# Exercise
Copy out each of the lines below that contains the string "HECHT", treating uppercase and lowercase letters as different.

# Supplied data
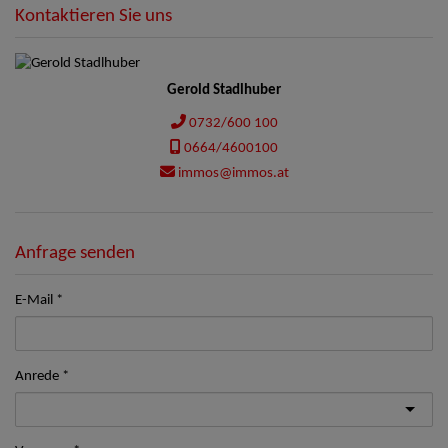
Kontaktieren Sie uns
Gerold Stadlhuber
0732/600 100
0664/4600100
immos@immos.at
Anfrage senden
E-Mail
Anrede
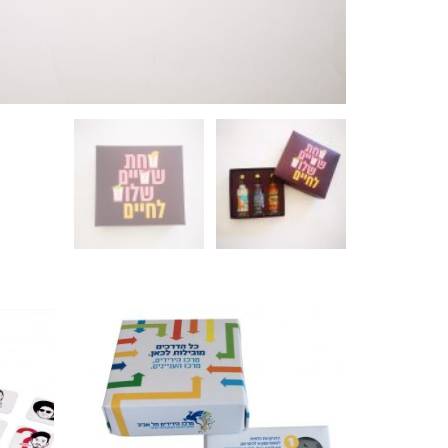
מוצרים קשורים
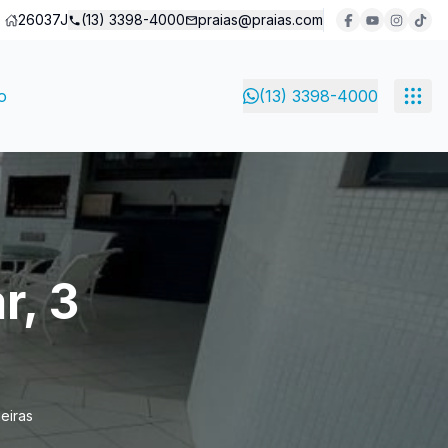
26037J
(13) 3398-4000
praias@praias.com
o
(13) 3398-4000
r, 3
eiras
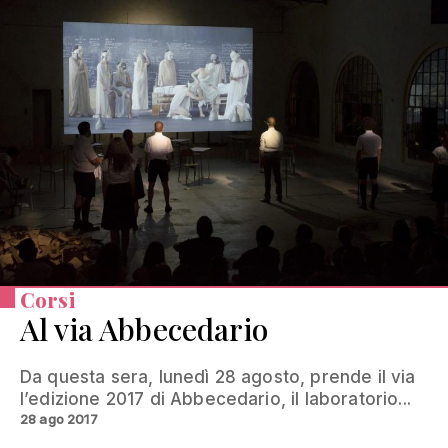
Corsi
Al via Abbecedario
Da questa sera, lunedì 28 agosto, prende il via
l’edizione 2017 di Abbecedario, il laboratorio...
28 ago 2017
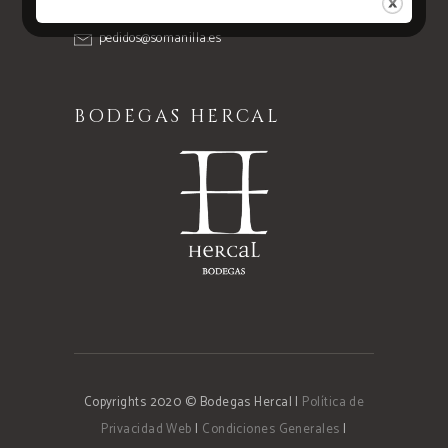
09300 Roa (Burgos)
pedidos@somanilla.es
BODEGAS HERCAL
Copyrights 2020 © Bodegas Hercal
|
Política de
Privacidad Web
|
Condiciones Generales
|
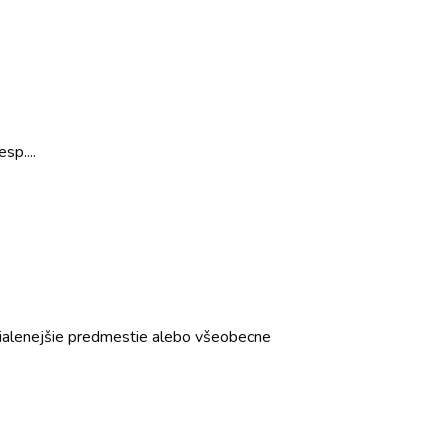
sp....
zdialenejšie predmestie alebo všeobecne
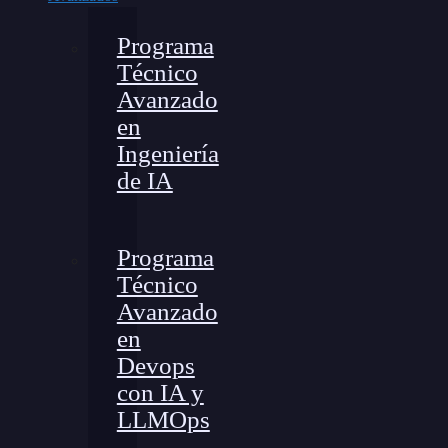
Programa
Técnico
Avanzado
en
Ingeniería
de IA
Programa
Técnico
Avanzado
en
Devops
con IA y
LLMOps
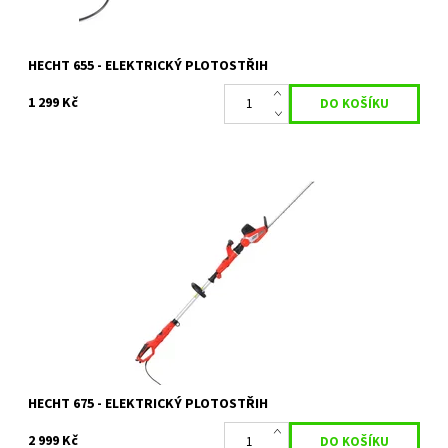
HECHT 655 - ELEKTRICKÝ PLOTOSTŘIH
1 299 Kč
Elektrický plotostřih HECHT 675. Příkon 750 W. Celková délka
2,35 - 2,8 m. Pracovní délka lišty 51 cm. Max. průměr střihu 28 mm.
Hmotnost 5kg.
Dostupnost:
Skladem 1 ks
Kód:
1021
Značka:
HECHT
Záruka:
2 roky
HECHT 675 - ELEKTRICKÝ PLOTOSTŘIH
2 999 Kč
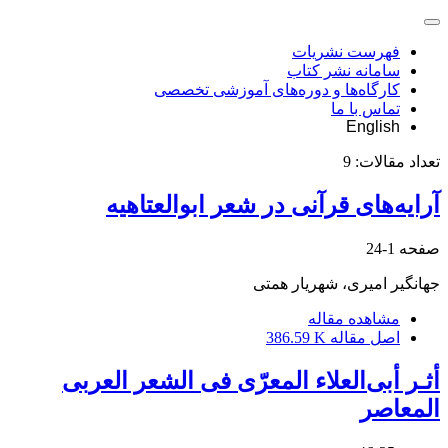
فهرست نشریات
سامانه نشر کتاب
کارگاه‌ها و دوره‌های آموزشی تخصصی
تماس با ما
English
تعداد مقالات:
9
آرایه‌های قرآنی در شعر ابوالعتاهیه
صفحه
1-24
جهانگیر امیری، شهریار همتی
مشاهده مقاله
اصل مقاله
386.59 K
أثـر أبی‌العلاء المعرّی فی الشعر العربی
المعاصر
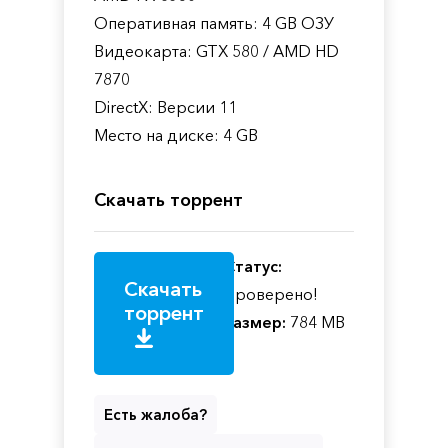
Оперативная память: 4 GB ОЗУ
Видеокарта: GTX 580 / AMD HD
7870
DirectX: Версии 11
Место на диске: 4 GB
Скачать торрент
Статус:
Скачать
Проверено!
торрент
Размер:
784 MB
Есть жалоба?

# Worked solution
HECHT 655 - ELEKTRICKÝ PLOTOSTŘIH
Elektrický plotostřih HECHT 675. Příkon 750 W. Celková délka
HECHT
HECHT 675 - ELEKTRICKÝ PLOTOSTŘIH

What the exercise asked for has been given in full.